Aside from the aeropress, what other pieces of kit should I have for brewed coffee? Looking at clever drippers, chemex etc. but dont know what to take the plunge on first.

I like funky/fruity coffee (yirgs, rocko mountain) and want to bring out those characteristics with lots of sweetness 

Cheers


----------



## jlarkin (Apr 26, 2015)

It depends a bit where you'll be using the kit and what appeals. You can do long steep on the aeropress to try and get more sweetness.

I don't know if you can really push the chemex to get sweetness as easily - I think it's great but not so much for that.

The clever can be used either for quicker or longer brew as you control when you let the coffee draw down so people have been using them for longer brews to aim for more sweetness, you can wrap any of them in a towel, tea cosy, hat etc to keep them warmer for longer.

If you get a chemex or v60 you might want to consider a pouring kettle, like the one I have in the for sale section ;-).


----------



## The Systemic Kid (Nov 23, 2012)

Gooseneck kettle. Scales with timer - Brewista ones look great value for money.
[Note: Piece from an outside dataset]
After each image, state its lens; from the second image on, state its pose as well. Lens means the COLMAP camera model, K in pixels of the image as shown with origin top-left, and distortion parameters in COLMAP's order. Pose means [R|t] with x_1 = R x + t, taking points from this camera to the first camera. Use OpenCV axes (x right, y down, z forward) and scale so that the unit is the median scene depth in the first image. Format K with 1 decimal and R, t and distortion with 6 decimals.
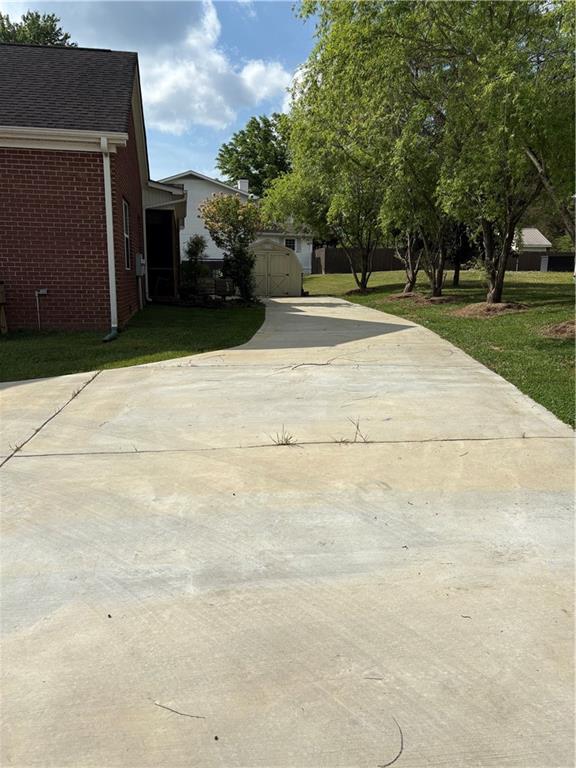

V60 plus papers can be had for around £10.00. Chemex will produce a cleaner cup. A grinder capable of grinding uniformly coarse enough for various brew methods. Consider a Sowden too. Makes wonderfully sweet brews at 30-40min brew time.


----------



## Sk8-bizarre (Jan 22, 2015)

Love the same sort of coffee as you, mainly a spro drinker but wanted to get something at the other end of the spectrum to explore the brew world, i.e. Chemex.

Been very happy with it, super clean cup. Pretty easy to use and tidy up after.

If you want more body then you may be best going for something else from what I read but can't say with any experience as don't have any of the others you list. All I have to compare to is a Cores mug I use in work which is a fuller bodied cup and an immersion steep compared to the chemex pour over.


----------



## BenL (Nov 6, 2014)

I second what Systemic Kid said: gooseneck kettle, scales and timer could be separated.

I love my Clever Dripper, especially for travel, as a regular kettle works with it! Also I find the Kalita Wave more forgiving than V60 (but pricier and filters less commonly available, dammit)


----------



## risky (May 11, 2015)

The Behmor Brazen Plus brewer. I believe @garydyke1 no longer uses his Chemex because the Brazen is so good and consistent.

I think if I was starting from scratch on Brewed it would be top of my shopping list.

http://coffeeforums.co.uk/showthread.php?t=24813

Behmor Brazen Plus Review


----------



## urbanbumpkin (Jan 30, 2013)

Sowdens is worth considering. Great for a slow brew.


----------